(Document section begins)
In my language (Portuguese) there are a lot of special "characters" (maybe they are called accents?) such as é, ã, etc...
Since my computer is all in English, because that's how I communicate 99.9% to the time, all my notes are in English, etc, it's very rare that I type in Portuguese.
Once in a while I save some words in the Text Replacement pane.
Today I had to write a looooong letter in Portuguese and since I'm already replacing some of the words with the accented words (for example when I wanted to type "healthy" in Portuguese, I typed "saudavel", but the real word is "saudável"). So since all words are now fixed, I would like to create a macro that searches all words that are not accented and delete them so I can have a list of all accented words. Then I can go and start adding those to the Text Replacement pane.
Is there a RegEx formula that includes all accents or do I have to manually type each option and then find a way to compare each word in the letter with each accented character?
Also, how would I be able to find duplicates? I know that I use some words a lot and I would like to just keep one of those words instead of 30 versions on the same word in the list.
EDIT: I found that this will find all accented characters individually [à-üÀ-Ü]
For context, in Portuguese there are 4 variants: words that are a single character such as É (this means something like it is, depending on context), then the accented characters could be in the beginning Área, middle saudável, or end ficará.
(Document section ends)
Study questions
1. In the post about Portuguese accented words, what is the correct Portuguese spelling of the word for "healthy"?
2. Extend the post about Portuguese accented words, picking up right after its final sentence.
These entries come from a separate source.
(Data begins)
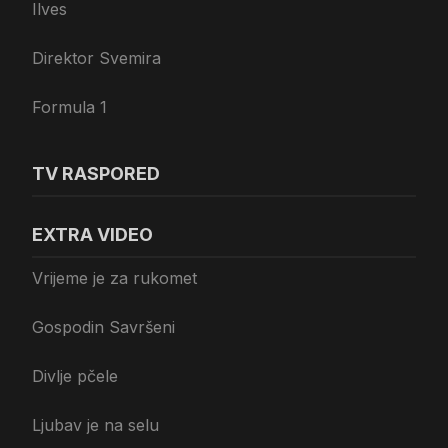
Ilves
Direktor Svemira
Formula 1
TV RASPORED
EXTRA VIDEO
Vrijeme je za rukomet
Gospodin Savršeni
Divlje pčele
Ljubav je na selu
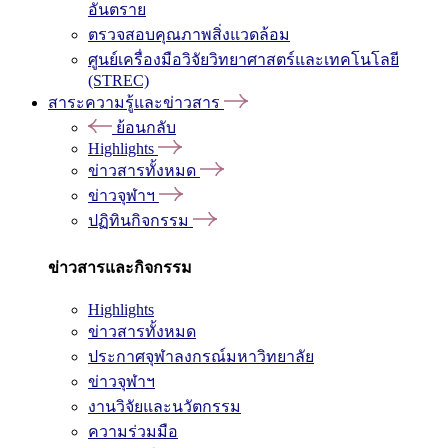
อันตราย
ตรวจสอบคุณภาพสิ่งแวดล้อม
ศูนย์เครื่องมือวิจัยวิทยาศาสตร์และเทคโนโลยี
(STREC)
สาระความรู้และข่าวสาร
ย้อนกลับ
Highlights
ข่าวสารทั้งหมด
ข่าวจุฬาฯ
ปฏิทินกิจกรรม
ข่าวสารและกิจกรรม
Highlights
ข่าวสารทั้งหมด
ประกาศจุฬาลงกรณ์มหาวิทยาลัย
ข่าวจุฬาฯ
งานวิจัยและนวัตกรรม
ความร่วมมือ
(Data ends)
Results of the tasks
1. saudável

2.
So I need to find a way to include all 4 options. I understand the concept, kinda, but I can't find the way to achieve it in RegEx
The trick is that you want to find all words that contain accented characters -- or, conversely, delete every word that doesn't -- so you'll need to include "word boundary" metacharacters in your pattern. \b matches a "word boundary", while \B matches any character that isn't a word boundary.
If going the deletion route you'll need to replace non-accented words with something so everything doesn't run together -- a new line seems a reasonable choice:
"Replace any word that doesn't contain at least one of the listed accented characters with a new-line."
When run on your text
EDIT: I found that this will find all accented characters individually [à-üÀ-Ü]
For context, in Portuguese there are 4 variants: words that are a single character such as É (this means something like it is , depending on context), then the accented characters could be in the beginning Área , middle saudável , or end ficará .
...that will return
à
üÀ
Ü
É
Área
saudável
ficará.
Is that near enough for starters?
You could then use a "Filter" action to sort the lines but, AFAIK, there's no easy way to remove duplicates. So I'd turn to a quick shell script: sort | uniq and do everything in one.
This could certainly be improved -- I'm sure there's a better, more general, way to determine accented characters -- but this may be a good start, or even "good enough" for a one-off.
Oh wow this seems to do both things in one...
I noticed that the word ódio wasn't there, though.
It's a lower case ó in the beginning of a sentence. Maybe something in the script isn't including that option?
Thanks for sharing that.
I don't remember who mentioned that boundary trick, but I had it in my notes already.
Since it's something I don't use very often, I completely forgot about it.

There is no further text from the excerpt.